Prefill/decode disaggregation: covered in week 18. Scaling-out the prefill workers and decode workers separately, with KV-cache transfer between them via fast networking (RDMA).

20.2 Mechanical Detail¶

Speculative loop:

while not done:
    drafts = draft_model.generate(K)      # K candidate tokens
    logits = target_model.forward(drafts) # parallel verify
    accepted = longest_prefix_where(target_logits agrees with drafts)
    emit accepted tokens

Acceptance rate depends on draft-target agreement. Llama-3-8B drafting Llama-3-70B: ~70-80% agreement on typical prompts. Acceptance rate × draft length = expected gain.
Disaggregation requires KV-cache transfer. Approaches: RDMA (Mooncake), shared-memory pools (ZSpread), distributed object stores. State-of-the-art papers from 2024-2025: Mooncake, DistServe, Splitwise.

20.3 Lab-"Speculative Decoding"¶

Pair a small model (1B) drafting a larger model (7-13B).
Implement vanilla speculative decoding: draft-then-verify.
Measure: acceptance rate, tokens/sec gain, vs baseline single-model decoding.
Tune K (draft length); sweep; identify the sweet spot for your workload.

20.4 Idiomatic & Diagnostic Drill¶

Speculative decoding's wins disappear under high concurrency (the target model's batch is already big and fills tensor cores). Profile under varying concurrency; document the regime where speculation helps.

20.5 Production Slice¶

The current 2026 inference frontier is disaggregation + speculation + paged caching + prefix sharing + quantization, all simultaneously. Document a hypothetical architecture combining all five, with the quantitative contribution of each.
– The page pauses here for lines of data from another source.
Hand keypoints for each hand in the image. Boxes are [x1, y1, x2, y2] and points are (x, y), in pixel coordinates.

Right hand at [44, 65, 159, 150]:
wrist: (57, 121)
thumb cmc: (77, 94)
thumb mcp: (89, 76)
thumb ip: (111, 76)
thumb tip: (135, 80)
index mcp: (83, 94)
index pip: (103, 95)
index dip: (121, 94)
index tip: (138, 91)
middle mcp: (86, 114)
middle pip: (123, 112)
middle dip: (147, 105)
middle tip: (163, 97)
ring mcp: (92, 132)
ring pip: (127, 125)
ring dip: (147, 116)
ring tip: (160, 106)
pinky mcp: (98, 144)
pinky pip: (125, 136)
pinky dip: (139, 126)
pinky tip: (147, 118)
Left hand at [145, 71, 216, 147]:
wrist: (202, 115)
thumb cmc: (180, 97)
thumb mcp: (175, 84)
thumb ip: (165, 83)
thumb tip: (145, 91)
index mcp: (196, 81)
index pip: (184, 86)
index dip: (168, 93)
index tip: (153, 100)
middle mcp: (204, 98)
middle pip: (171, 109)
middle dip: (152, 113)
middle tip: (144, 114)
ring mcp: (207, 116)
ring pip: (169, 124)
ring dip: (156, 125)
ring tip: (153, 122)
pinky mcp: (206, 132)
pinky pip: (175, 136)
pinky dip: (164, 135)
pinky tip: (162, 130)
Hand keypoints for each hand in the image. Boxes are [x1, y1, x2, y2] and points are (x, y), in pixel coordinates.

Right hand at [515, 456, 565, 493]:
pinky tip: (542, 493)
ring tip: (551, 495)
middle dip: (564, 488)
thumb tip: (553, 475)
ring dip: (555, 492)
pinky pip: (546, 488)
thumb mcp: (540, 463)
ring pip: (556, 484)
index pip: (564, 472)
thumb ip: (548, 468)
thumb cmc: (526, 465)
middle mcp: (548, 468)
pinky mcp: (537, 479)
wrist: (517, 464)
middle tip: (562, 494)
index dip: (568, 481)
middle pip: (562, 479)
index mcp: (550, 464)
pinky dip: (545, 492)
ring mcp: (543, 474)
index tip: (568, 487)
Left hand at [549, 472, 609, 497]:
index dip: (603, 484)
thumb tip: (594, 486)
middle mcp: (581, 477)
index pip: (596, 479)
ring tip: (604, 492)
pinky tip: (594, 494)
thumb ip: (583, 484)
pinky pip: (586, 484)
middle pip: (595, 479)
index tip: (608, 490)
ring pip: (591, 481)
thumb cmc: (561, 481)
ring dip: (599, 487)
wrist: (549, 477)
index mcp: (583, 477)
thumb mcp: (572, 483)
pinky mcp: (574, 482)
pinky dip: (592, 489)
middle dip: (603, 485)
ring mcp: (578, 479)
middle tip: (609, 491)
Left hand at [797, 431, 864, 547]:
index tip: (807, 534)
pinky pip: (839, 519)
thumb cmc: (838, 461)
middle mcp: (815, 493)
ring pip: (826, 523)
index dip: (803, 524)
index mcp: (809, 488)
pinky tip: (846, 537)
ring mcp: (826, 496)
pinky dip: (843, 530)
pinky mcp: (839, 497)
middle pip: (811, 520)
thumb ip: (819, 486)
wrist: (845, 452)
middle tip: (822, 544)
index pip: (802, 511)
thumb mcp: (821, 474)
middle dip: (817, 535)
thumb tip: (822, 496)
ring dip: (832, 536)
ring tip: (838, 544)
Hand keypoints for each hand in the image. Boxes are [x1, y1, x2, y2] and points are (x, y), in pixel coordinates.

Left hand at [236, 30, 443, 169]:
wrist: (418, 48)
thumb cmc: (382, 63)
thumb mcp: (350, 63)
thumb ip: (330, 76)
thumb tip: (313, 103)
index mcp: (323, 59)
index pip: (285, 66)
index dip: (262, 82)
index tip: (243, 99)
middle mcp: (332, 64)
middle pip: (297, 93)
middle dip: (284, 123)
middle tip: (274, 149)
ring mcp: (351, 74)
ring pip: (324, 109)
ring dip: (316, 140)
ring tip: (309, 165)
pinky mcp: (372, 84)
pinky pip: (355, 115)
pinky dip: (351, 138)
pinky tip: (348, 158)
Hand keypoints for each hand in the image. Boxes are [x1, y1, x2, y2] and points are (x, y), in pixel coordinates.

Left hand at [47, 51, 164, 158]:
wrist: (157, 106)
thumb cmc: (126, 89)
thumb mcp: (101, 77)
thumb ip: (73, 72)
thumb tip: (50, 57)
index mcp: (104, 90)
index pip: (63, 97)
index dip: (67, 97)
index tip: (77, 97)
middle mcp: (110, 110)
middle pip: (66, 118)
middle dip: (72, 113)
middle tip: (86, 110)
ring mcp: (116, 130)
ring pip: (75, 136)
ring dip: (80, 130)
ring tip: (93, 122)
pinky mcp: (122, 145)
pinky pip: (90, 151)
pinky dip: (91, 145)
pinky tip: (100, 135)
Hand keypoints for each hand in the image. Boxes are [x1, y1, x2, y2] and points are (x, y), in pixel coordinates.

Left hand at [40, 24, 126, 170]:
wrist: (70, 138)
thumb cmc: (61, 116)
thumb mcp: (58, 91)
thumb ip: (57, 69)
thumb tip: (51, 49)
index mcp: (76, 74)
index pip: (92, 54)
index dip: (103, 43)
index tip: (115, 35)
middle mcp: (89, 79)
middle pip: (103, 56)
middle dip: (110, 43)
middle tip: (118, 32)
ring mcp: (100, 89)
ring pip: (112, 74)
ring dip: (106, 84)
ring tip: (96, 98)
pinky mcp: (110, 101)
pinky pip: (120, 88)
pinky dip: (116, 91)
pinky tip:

This is the design exercise for any senior inference role.

Month 5 Capstone Deliverable¶

A inference-systems/ directory: 1. decode-from-scratch/ (week 17)-KV-cache + FlashAttention. 2. mini-vllm/ (week 18)-your mini paged scheduler vs real vLLM. 3. quantization-bench/ (week 19)-AWQ / FP8 / BF16 tradeoff matrix. 4. speculative/ (week 20)-speculative decoding harness with sweep.

A LLM_SERVING.md documenting: the scheduling model, the cost-per-token calculation, and the roadmap to incorporate disaggregation.